### Task instructions
Give back, exactly as written, the lines from the beginning of the listing through the one that contains "fell down dead.".

### Data to use
────────────────────

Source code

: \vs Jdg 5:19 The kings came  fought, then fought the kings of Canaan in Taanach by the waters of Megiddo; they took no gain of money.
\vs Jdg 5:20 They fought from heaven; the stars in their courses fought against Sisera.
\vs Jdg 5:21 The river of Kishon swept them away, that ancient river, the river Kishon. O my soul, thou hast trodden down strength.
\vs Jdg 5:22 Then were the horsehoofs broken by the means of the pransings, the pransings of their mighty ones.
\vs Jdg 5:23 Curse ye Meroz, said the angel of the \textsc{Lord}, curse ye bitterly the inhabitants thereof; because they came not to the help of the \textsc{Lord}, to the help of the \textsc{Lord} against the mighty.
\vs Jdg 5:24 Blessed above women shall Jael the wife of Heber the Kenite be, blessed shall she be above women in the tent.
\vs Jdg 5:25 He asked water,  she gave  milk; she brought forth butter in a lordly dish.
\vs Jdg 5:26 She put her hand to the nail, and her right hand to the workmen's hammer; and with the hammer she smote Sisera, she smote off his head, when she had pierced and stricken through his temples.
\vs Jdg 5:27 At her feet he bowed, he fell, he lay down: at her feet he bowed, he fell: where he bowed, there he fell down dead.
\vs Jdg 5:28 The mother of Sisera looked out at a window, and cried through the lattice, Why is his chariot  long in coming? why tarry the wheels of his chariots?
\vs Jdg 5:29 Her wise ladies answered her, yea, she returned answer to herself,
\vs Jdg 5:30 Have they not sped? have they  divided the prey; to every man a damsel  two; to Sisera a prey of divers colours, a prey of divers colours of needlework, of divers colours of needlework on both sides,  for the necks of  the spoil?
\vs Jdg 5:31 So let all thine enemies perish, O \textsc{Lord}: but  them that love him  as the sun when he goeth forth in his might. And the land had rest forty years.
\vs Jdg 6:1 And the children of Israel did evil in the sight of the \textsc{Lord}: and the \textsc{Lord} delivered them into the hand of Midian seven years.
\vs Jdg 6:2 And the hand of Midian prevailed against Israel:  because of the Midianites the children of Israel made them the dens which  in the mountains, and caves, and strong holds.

────────────────────

### Written response
Source code

: \vs Jdg 5:19 The kings came  fought, then fought the kings of Canaan in Taanach by the waters of Megiddo; they took no gain of money.
\vs Jdg 5:20 They fought from heaven; the stars in their courses fought against Sisera.
\vs Jdg 5:21 The river of Kishon swept them away, that ancient river, the river Kishon. O my soul, thou hast trodden down strength.
\vs Jdg 5:22 Then were the horsehoofs broken by the means of the pransings, the pransings of their mighty ones.
\vs Jdg 5:23 Curse ye Meroz, said the angel of the \textsc{Lord}, curse ye bitterly the inhabitants thereof; because they came not to the help of the \textsc{Lord}, to the help of the \textsc{Lord} against the mighty.
\vs Jdg 5:24 Blessed above women shall Jael the wife of Heber the Kenite be, blessed shall she be above women in the tent.
\vs Jdg 5:25 He asked water,  she gave  milk; she brought forth butter in a lordly dish.
\vs Jdg 5:26 She put her hand to the nail, and her right hand to the workmen's hammer; and with the hammer she smote Sisera, she smote off his head, when she had pierced and stricken through his temples.
\vs Jdg 5:27 At her feet he bowed, he fell, he lay down: at her feet he bowed, he fell: where he bowed, there he fell down dead.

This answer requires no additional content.